(COMPLETE THE FOLLOWING):
1) Reproduce the passage of the forum thread below from "2 REPLIES 2" to "investigating there first.".
2) Answer these questions using the forum thread below:
(a) Which components does the original post list for data ingestion, in order?
(b) Why does the poster need to import the offsets after restarting flume?
(c) According to the first reply, when should an offset be committed?

(SOURCE EXTRACT):
————————

Support Questions
Find answers, ask questions, and share your expertise
Announcements
Alert: Welcome to the Unified Cloudera Community. Former HCC members be sure to read and learn how to activate your account here.

Eliminating export/import Zookeeper offsets on restart of flume (kafka channel).

Eliminating export/import Zookeeper offsets on restart of flume (kafka channel).

Explorer

Components Used for data ingestion:

Kafka Channel -> Flume Custom Sink -> DB

 

Current implementation: 

1. Before restart of flume ->  i need to export zookeeper offset for a kafka.source.groupId

2. Restart flume

3. import the offsets. -> reason: while restarting some messages fails at sink processing (custom sink) side, and I need to re-process them.

 

I am not using flume transactions rollback capability as for some errors(data issue) other that point 3, the message might be failed and rollbacked indefinately. 

 

I wanted to know if there is a better approach available other the export/import offsets everytime I restart flume.

 

 

 

2 REPLIES 2

Re: Eliminating export/import Zookeeper offsets on restart of flume (kafka channel).

Super Collaborator
You shouldn't have to export/import zk offsets, unless your sink isn't handling batch transactions properly. An offset should be committed, once the sink has acknowledged that the batch has been delivered. If you sinks are not properly handling this transaction, you would want to start investigating there first.

-pd

Re: Eliminating export/import Zookeeper offsets on restart of flume (kafka channel).

Explorer
Thanks for the response.

————————

(INFORMATION PROVIDED):
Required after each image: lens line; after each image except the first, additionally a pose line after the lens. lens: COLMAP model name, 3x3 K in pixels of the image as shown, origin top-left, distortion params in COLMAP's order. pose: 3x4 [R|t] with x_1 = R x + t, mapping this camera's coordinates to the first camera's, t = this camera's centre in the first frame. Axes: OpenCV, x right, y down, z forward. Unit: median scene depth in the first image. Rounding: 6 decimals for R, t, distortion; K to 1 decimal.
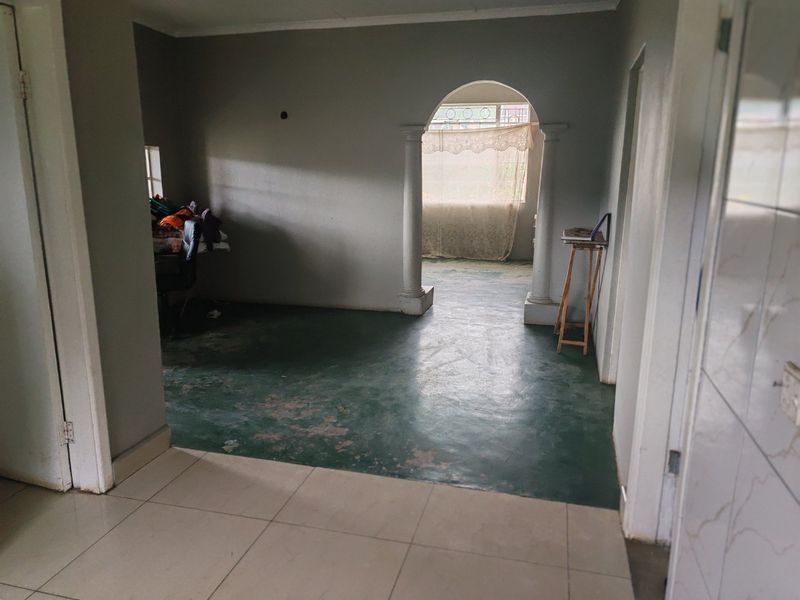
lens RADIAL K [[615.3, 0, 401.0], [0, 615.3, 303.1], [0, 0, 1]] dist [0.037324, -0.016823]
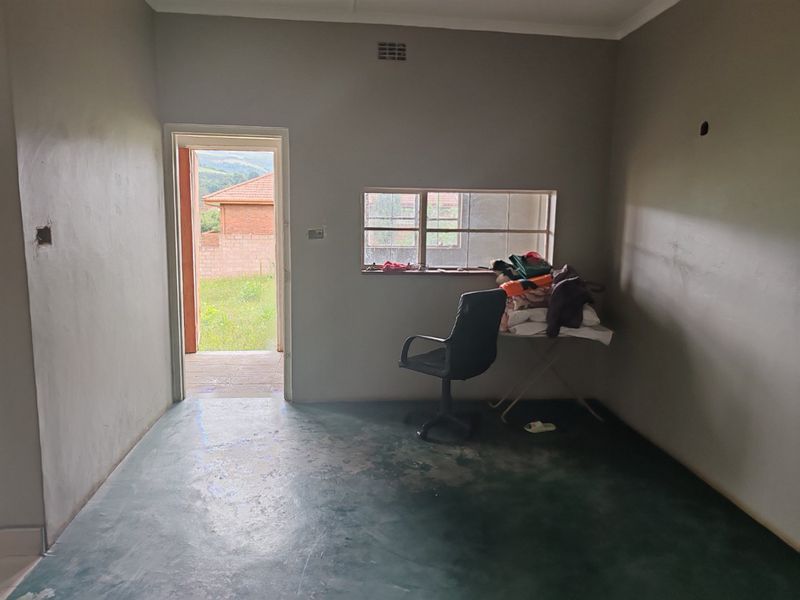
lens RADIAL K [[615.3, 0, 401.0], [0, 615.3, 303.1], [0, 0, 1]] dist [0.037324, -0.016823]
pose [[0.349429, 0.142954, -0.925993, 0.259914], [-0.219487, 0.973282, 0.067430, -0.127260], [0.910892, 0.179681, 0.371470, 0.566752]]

————————

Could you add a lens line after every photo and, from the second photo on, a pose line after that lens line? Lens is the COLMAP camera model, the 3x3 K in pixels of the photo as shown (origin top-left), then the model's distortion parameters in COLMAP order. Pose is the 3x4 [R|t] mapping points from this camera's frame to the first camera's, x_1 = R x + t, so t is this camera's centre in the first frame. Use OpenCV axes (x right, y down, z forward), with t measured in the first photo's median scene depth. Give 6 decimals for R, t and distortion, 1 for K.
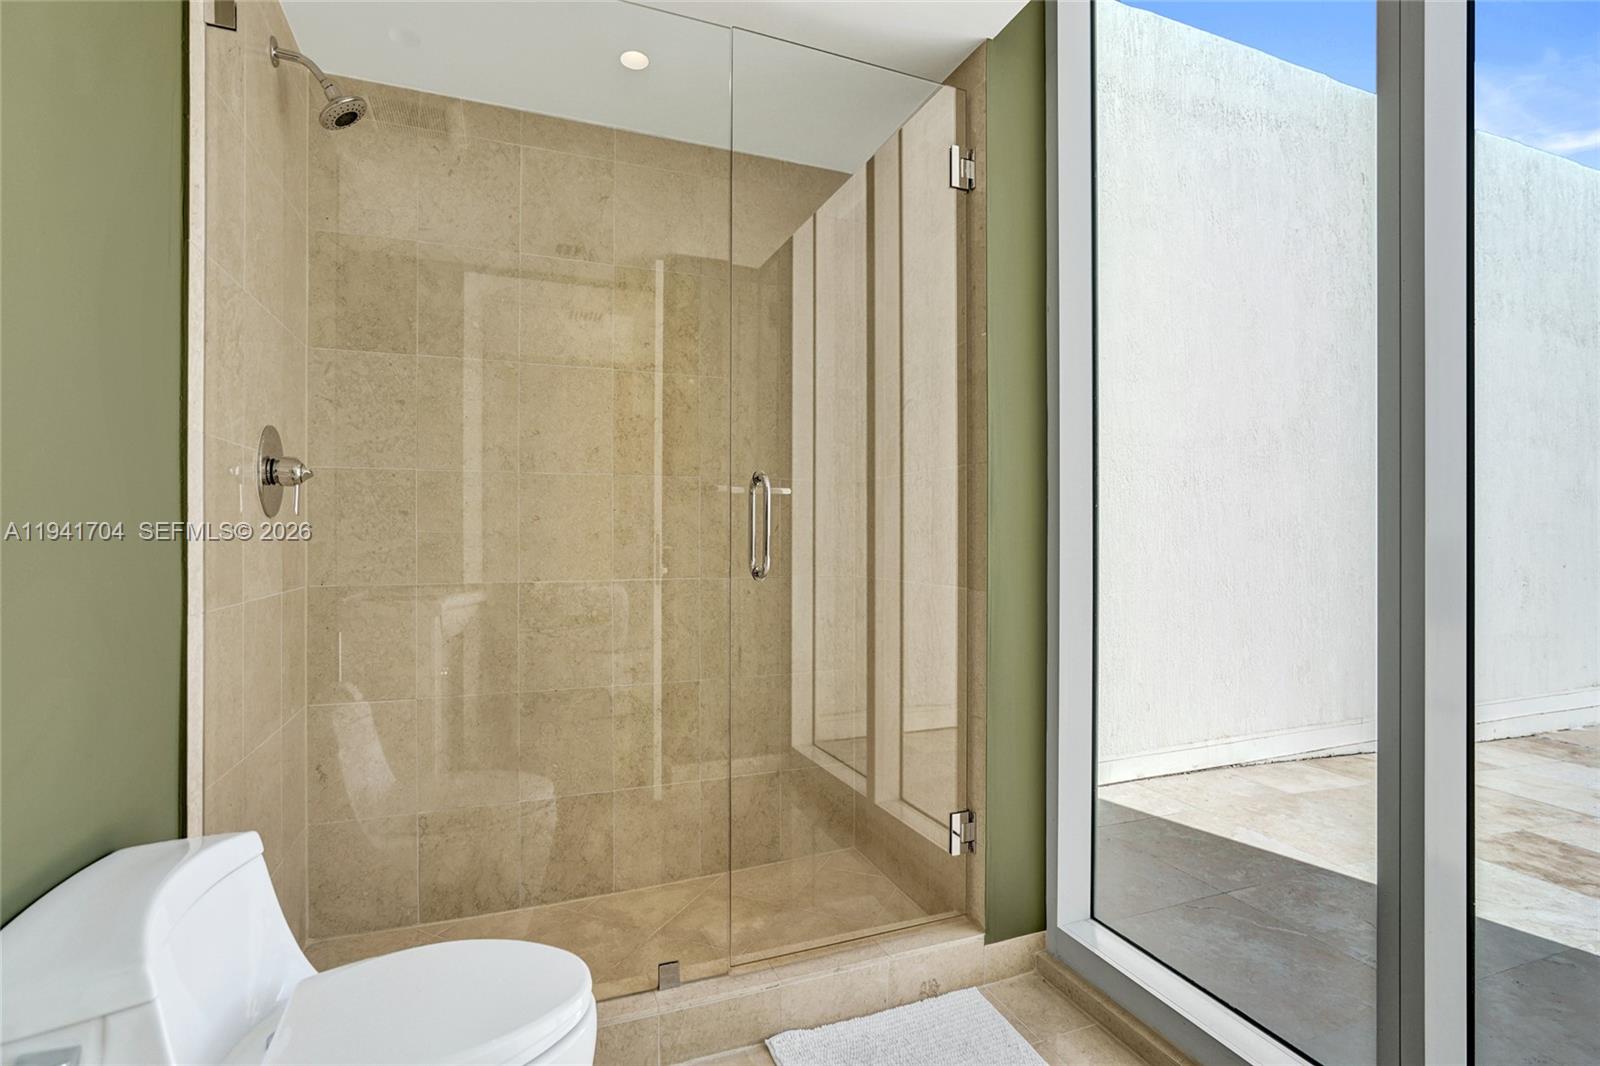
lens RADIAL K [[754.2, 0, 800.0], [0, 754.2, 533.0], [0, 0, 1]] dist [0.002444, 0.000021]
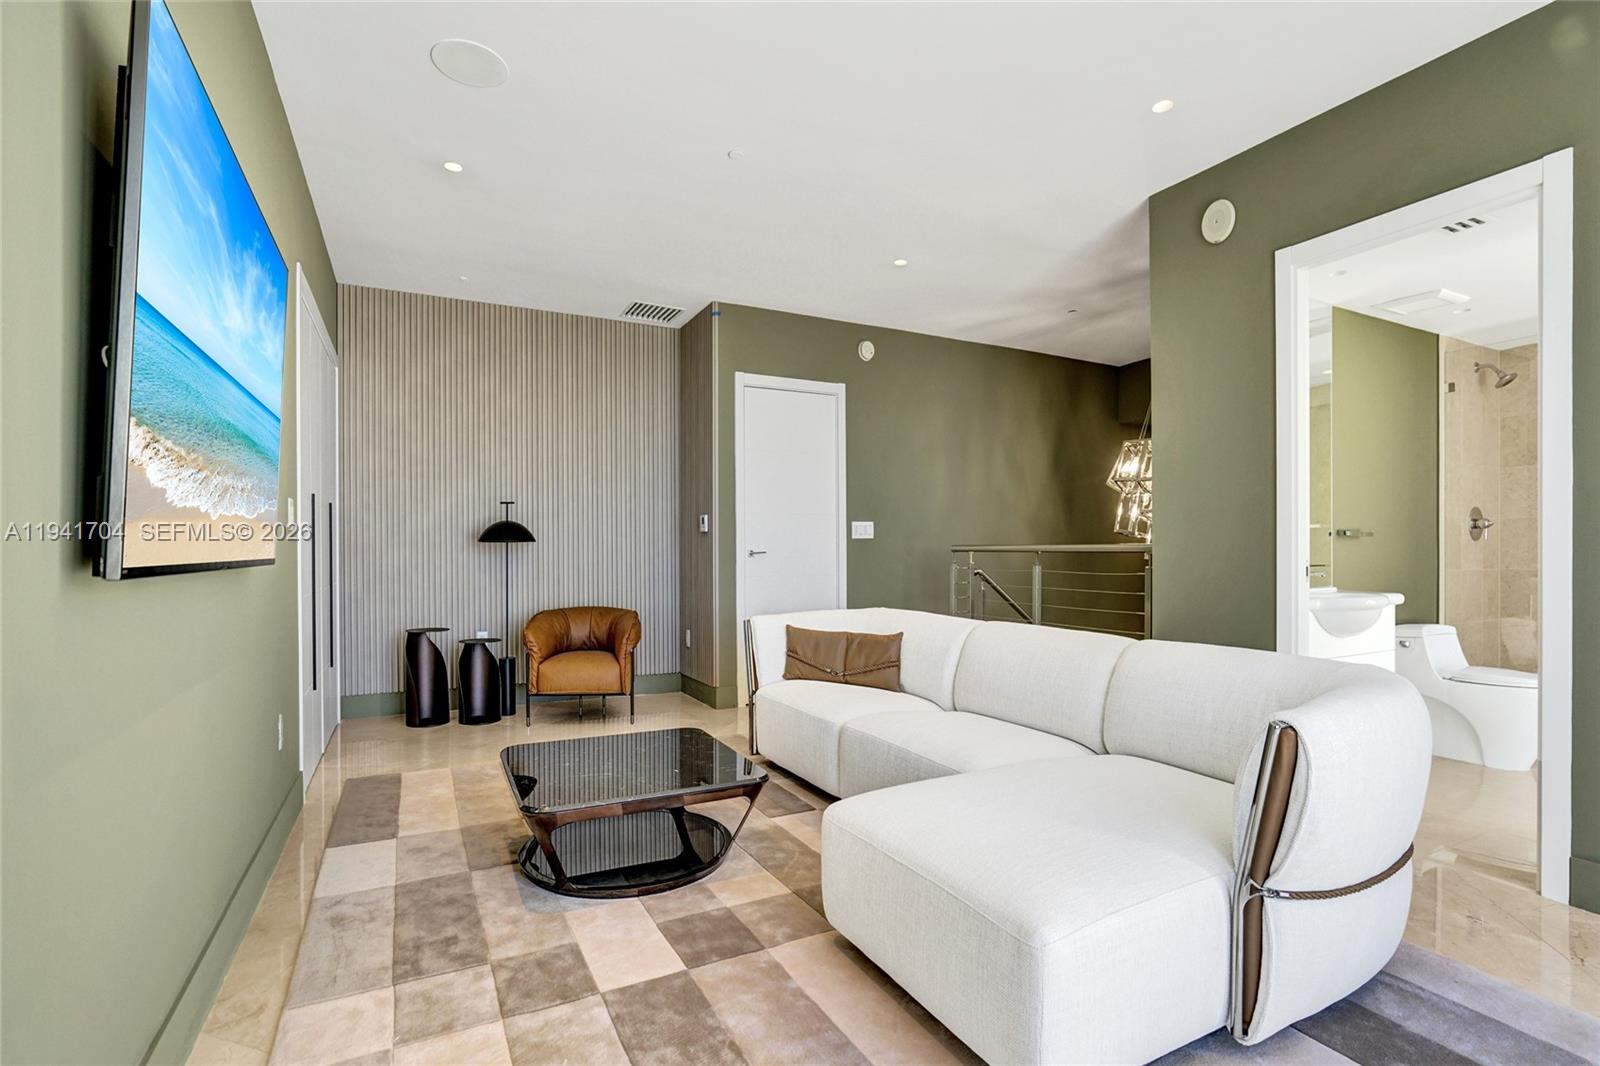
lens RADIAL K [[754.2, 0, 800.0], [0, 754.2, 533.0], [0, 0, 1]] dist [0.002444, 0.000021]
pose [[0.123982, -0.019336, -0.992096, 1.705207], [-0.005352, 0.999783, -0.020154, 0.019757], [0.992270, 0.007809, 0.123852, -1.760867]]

————————

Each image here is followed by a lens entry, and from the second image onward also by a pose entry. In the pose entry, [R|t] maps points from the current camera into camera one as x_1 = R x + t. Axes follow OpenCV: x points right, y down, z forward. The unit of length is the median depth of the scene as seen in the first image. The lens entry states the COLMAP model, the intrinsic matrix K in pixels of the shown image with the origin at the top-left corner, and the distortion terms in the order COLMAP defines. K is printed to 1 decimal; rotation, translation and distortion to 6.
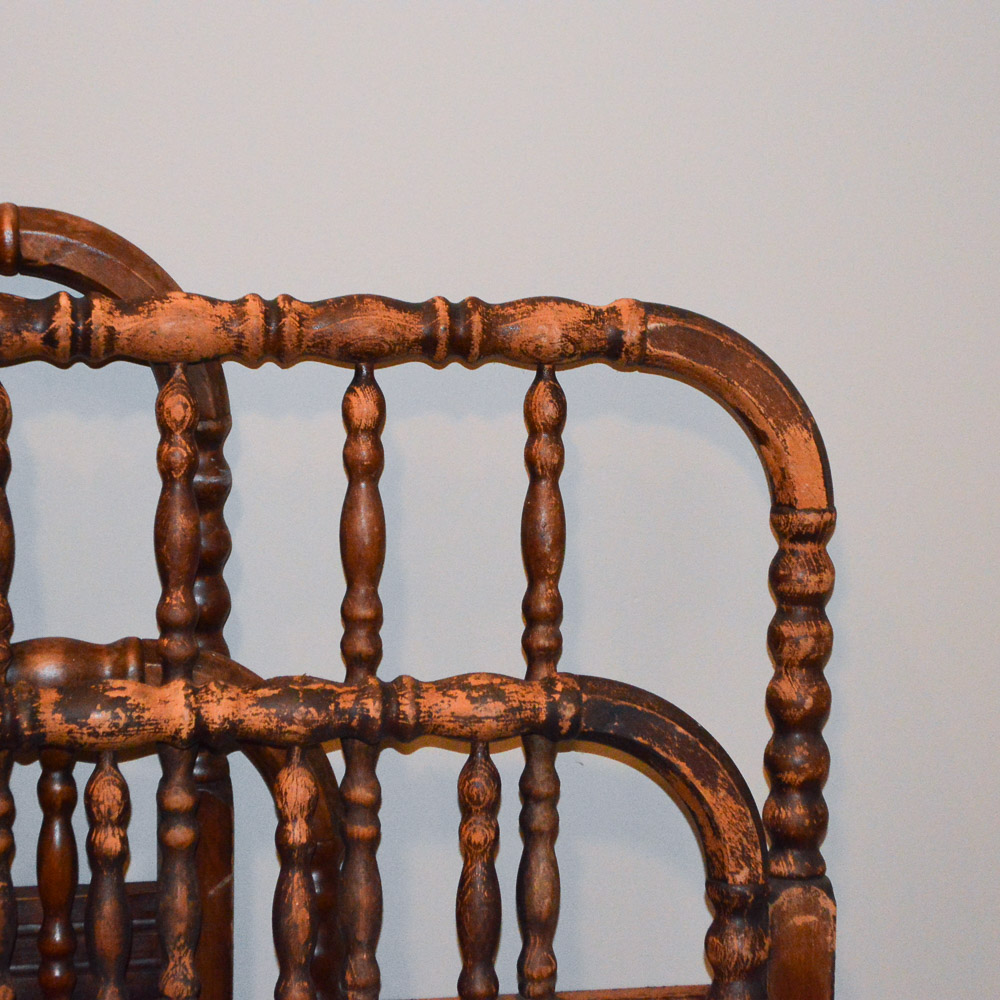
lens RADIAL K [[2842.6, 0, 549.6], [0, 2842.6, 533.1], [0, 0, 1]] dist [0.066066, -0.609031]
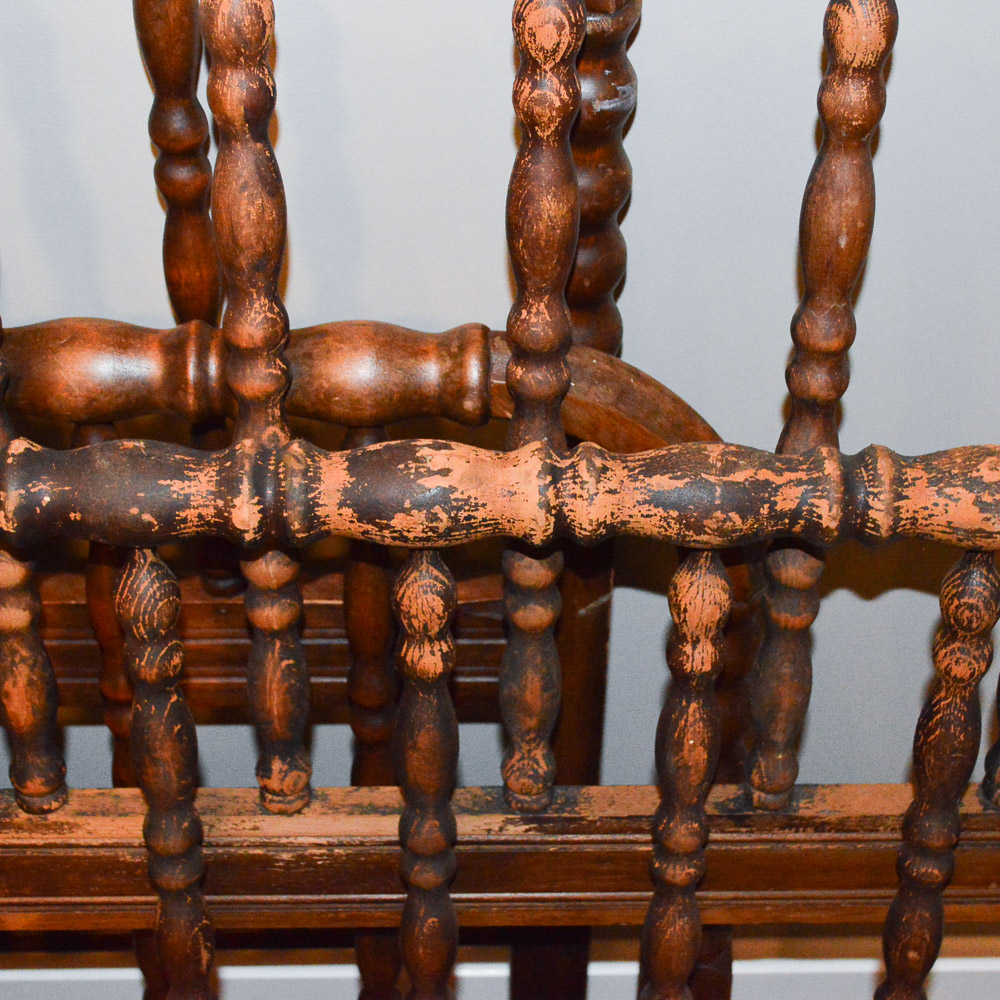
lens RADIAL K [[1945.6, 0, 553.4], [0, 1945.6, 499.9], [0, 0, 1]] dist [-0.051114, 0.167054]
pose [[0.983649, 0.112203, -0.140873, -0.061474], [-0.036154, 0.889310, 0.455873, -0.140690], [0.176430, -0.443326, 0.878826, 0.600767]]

————————

(SOLUTIONS TO EACH TASK):
1)
2 REPLIES 2

Re: Eliminating export/import Zookeeper offsets on restart of flume (kafka channel).

Super Collaborator
You shouldn't have to export/import zk offsets, unless your sink isn't handling batch transactions properly. An offset should be committed, once the sink has acknowledged that the batch has been delivered. If you sinks are not properly handling this transaction, you would want to start investigating there first.

2)
(a) Kafka Channel, then Flume Custom Sink, then DB.
(b) During the restart some messages fail at the sink processing (custom sink) side, and the poster needs to re-process them.
(c) Once the sink has acknowledged that the batch has been delivered.